Starting point is 00:07:02 from the Daily Beast that said the U.S. has had to refocus all our surveillance assets in the region, like IRSR assets, like drones, planes, helicopters, satellites maybe on our troops as they evacuate Syria, which means those eyes in the sky are not watching ISIS as these guys are marauding, you know, out of prisons and maybe into Europe. Eight organizations are. are pulling out of the region, which is making everything worse for civilians. So, like, horrible things happened immediately, as everyone predicted, as Erdogan told him what happened. And Trump just ignored it.
Starting point is 00:07:34 Yeah. And, I mean, if you look at a map of Syria, this whole eastern part of Syria, Assad was not there. Right. So this is a huge deal to basically give him the last, you know, one of the last remaining pieces of the country. The ISIS people escaping, you know, we've seen ISIS, you know, be able to regenerate itself. into different forms. And Trump just saying, like, well, they'll go to Europe.
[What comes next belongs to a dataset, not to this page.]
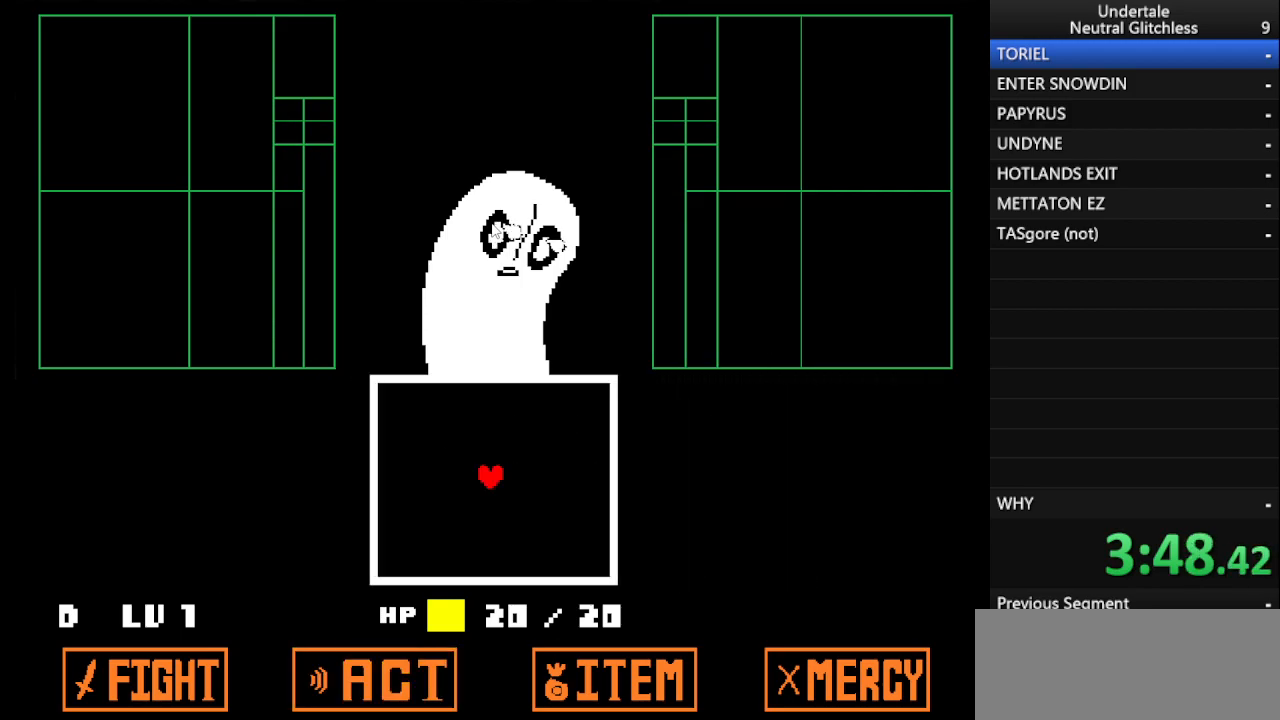
{"keys": ["down"], "events": [[467, "down", "down"]]}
Starting point is 00:07:57 So it's not a problem here. I mean, bear in mind, if we start to see terrorist attacks in Europe from ISIS, like, you're going to be able to draw a line back to this. You know, we don't yet know how this might kind of end up destabilizing or changing the picture in Iraq, where the U.S. still does have some forces present, but Iran has a lot of influence. And now, you know, Russia is going to be bearing down. The Iraqi Kurds are going to feel a little bit more squeezed.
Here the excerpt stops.